Could you try setting env variable MXNET_ENGINE_TYPE to NaiveEngine and set DEBUG to 1 in config.mk, rebuild and run through gdb? Then once an error occurs type bt and paste an output here? This will make a better callstack so that we will be able to see where the issue actually occurs.

jdhao commented 7 years ago

@ysh329 , I met a similar problem when I tried to use MINISTIter, see https://github.com/dmlc/mxnet/issues/2270 for a reference.
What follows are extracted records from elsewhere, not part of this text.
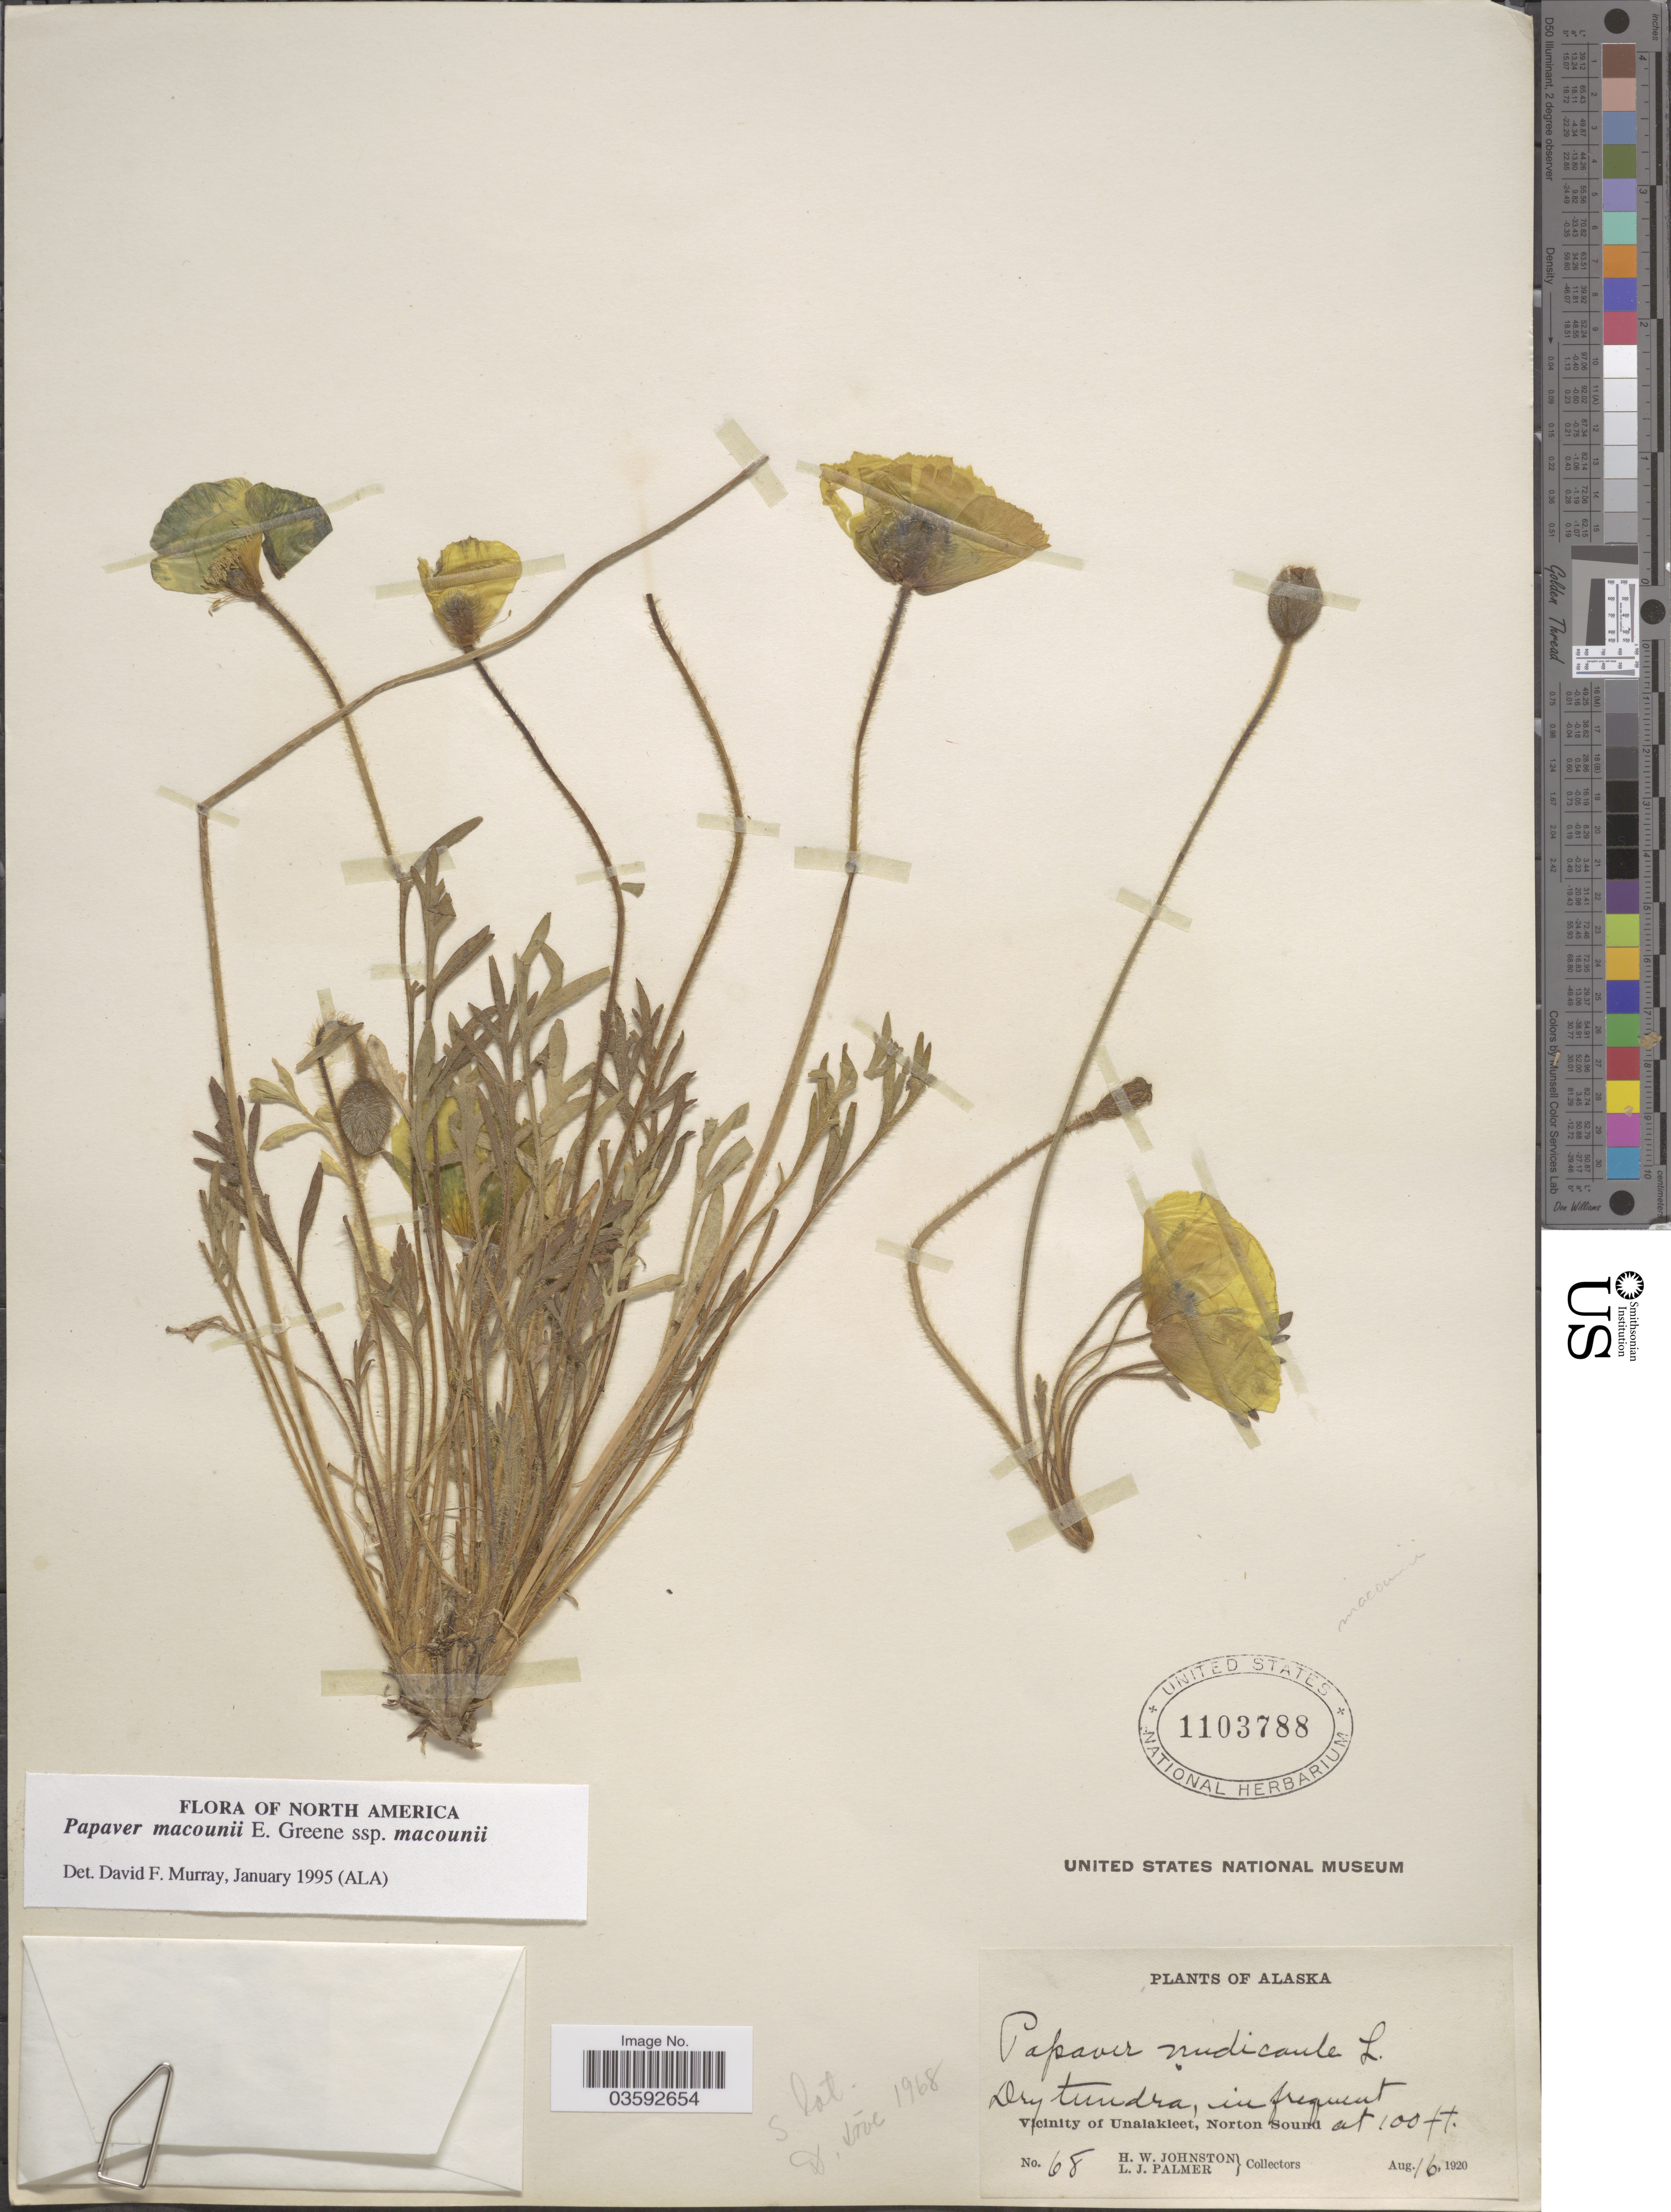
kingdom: Plantae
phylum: Tracheophyta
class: Magnoliopsida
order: Ranunculales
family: Papaveraceae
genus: Papaver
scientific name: Papaver macounii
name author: Greene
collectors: H. W. Johnston & L. J. Palmer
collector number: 68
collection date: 1920-08-16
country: United States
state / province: Alaska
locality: Vicinity of Unalakleet, Norton Sound.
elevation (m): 30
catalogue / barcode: US 1103788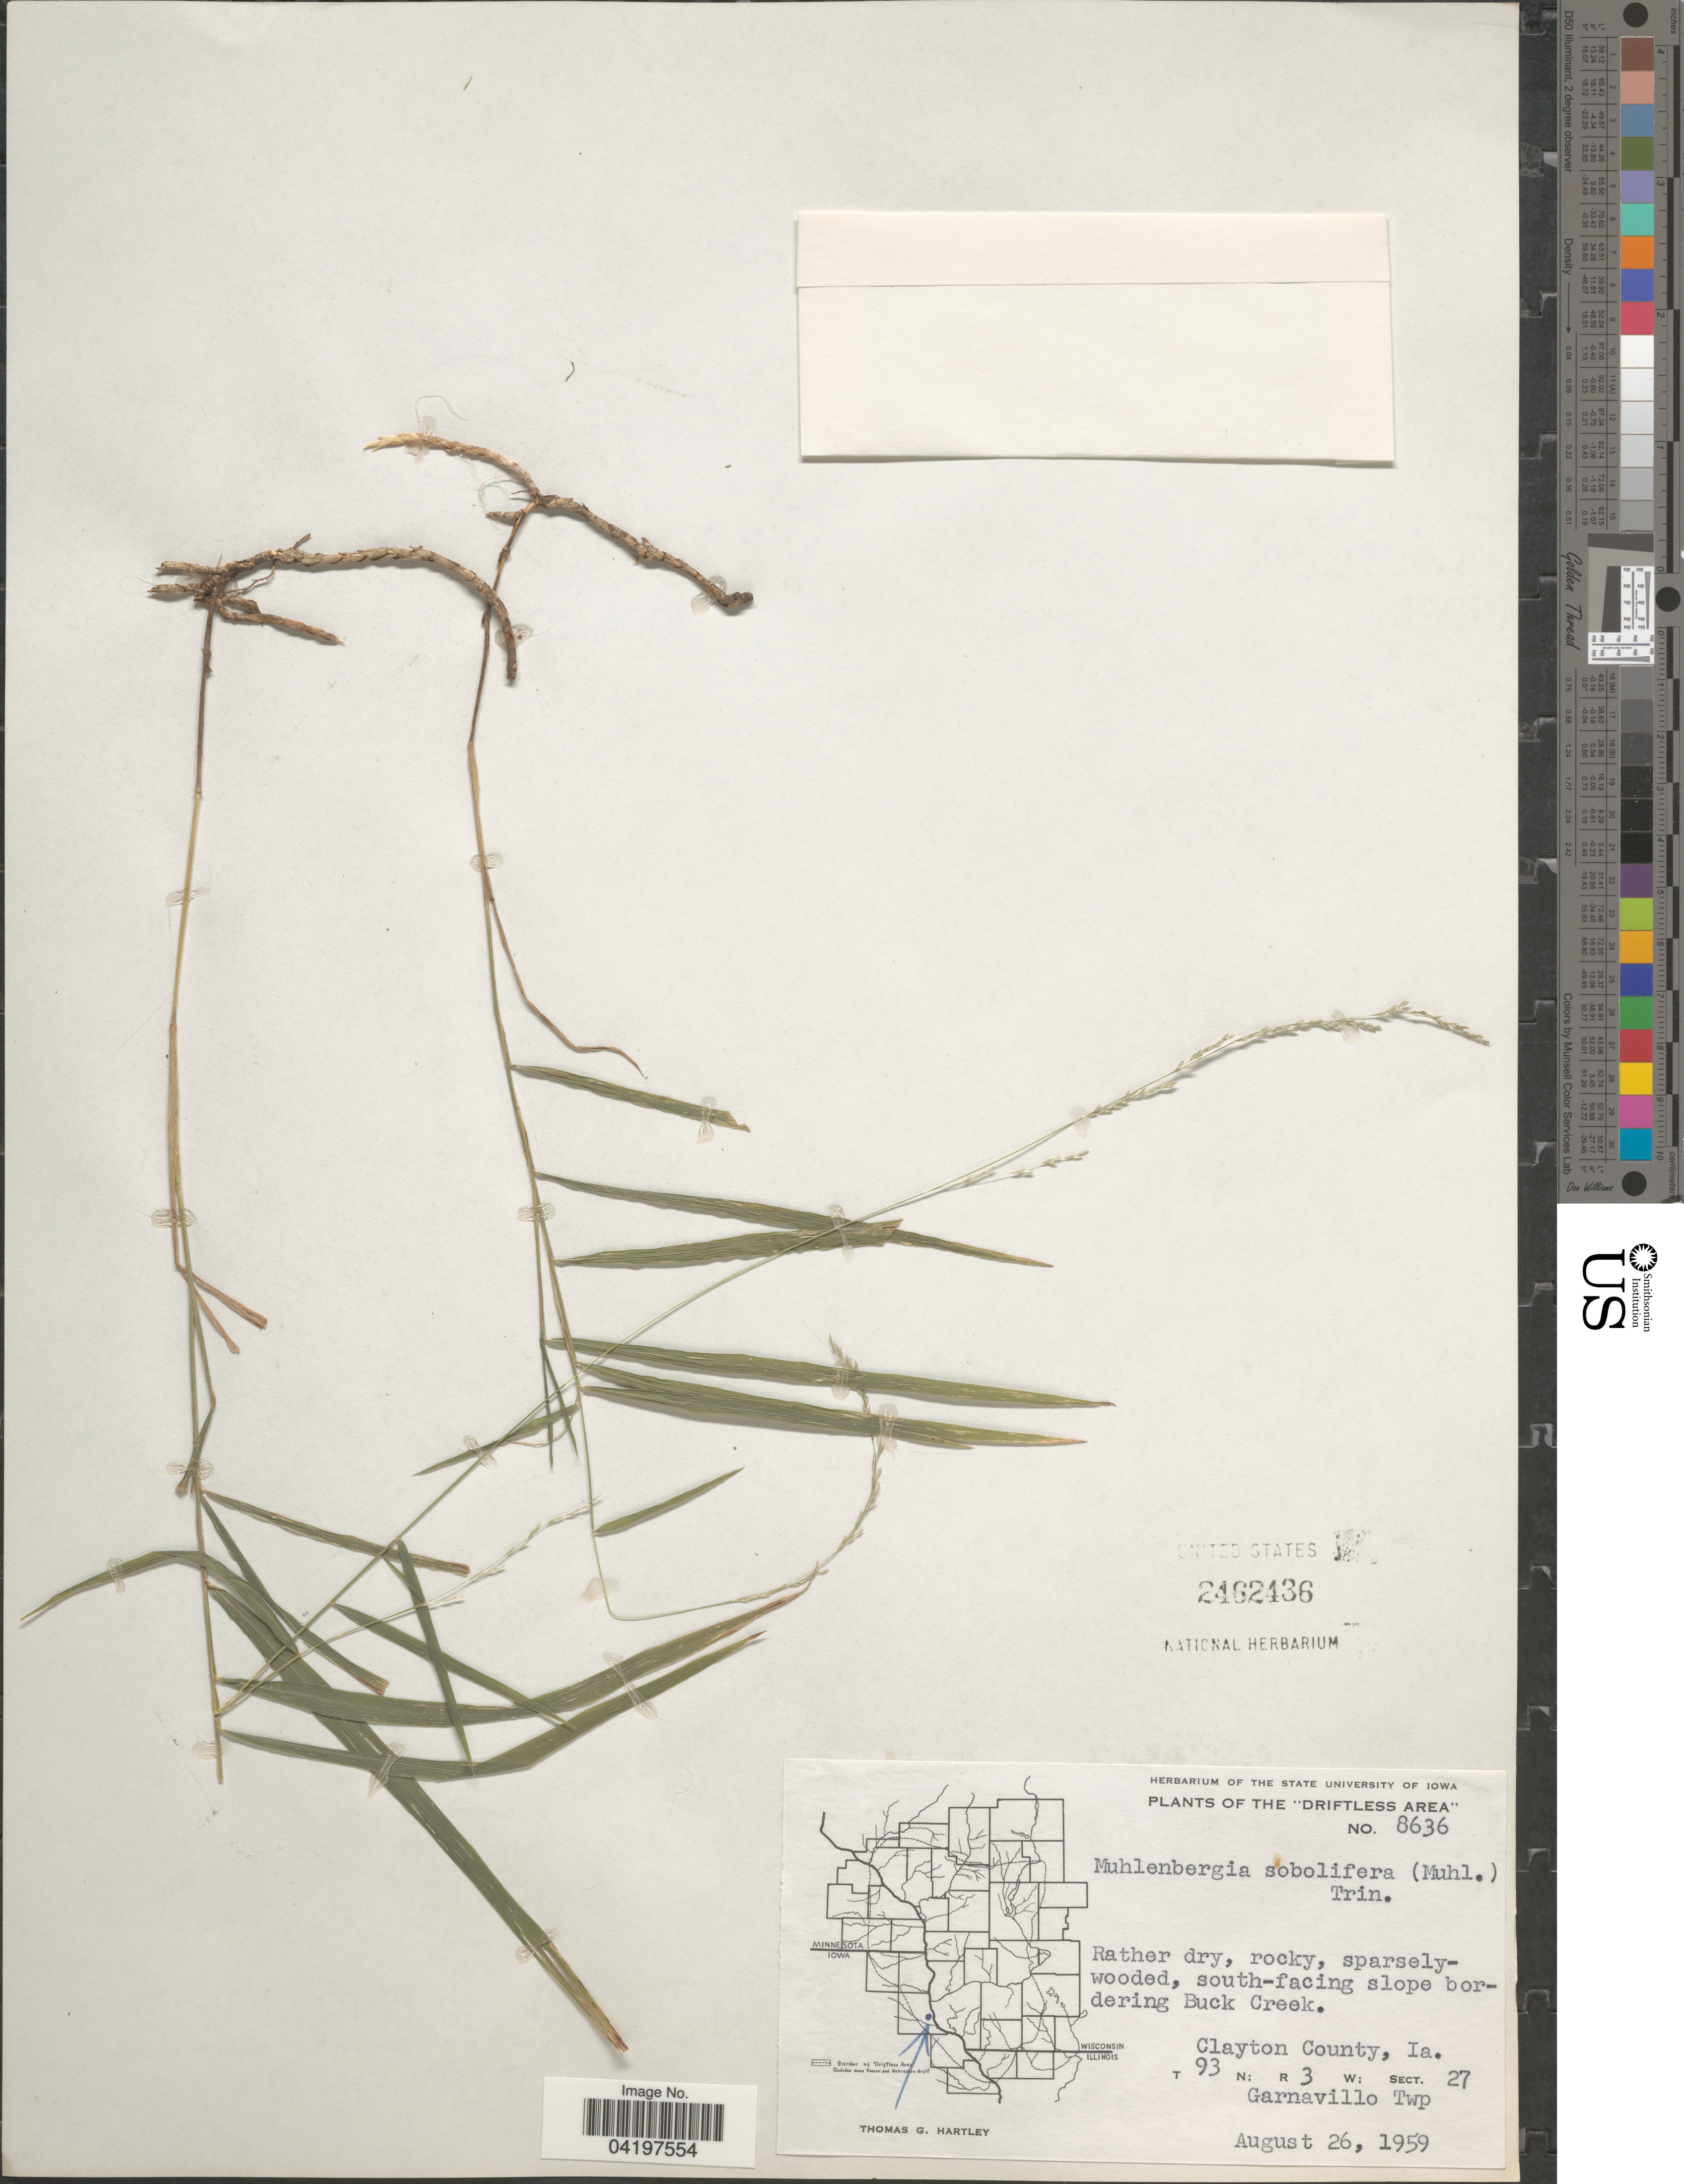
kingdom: Plantae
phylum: Tracheophyta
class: Liliopsida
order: Poales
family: Poaceae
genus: Muhlenbergia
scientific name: Muhlenbergia sobolifera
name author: (Muhl. ex Willd.) Trin.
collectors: T. G. Hartley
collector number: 8636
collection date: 1959-08-26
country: United States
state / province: Iowa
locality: The "Driftless Area". Rather dry, rocky, sparsely-wooded, south-facing slope bordering Buck Creek. Clayton County. T93N; R3W; Sect. 27.Garnavillo Twp.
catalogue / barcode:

KeyKy commented 7 years ago

met the same memory problem when training ssd or imagnet using .rec file.

szha commented 7 years ago

This issue is closed due to lack of activity in the last 90 days. Feel free to ping me to reopen if this is still an active issue. Thanks! Also, do please check out our forum (and Chinese version) for general "how-to" questions.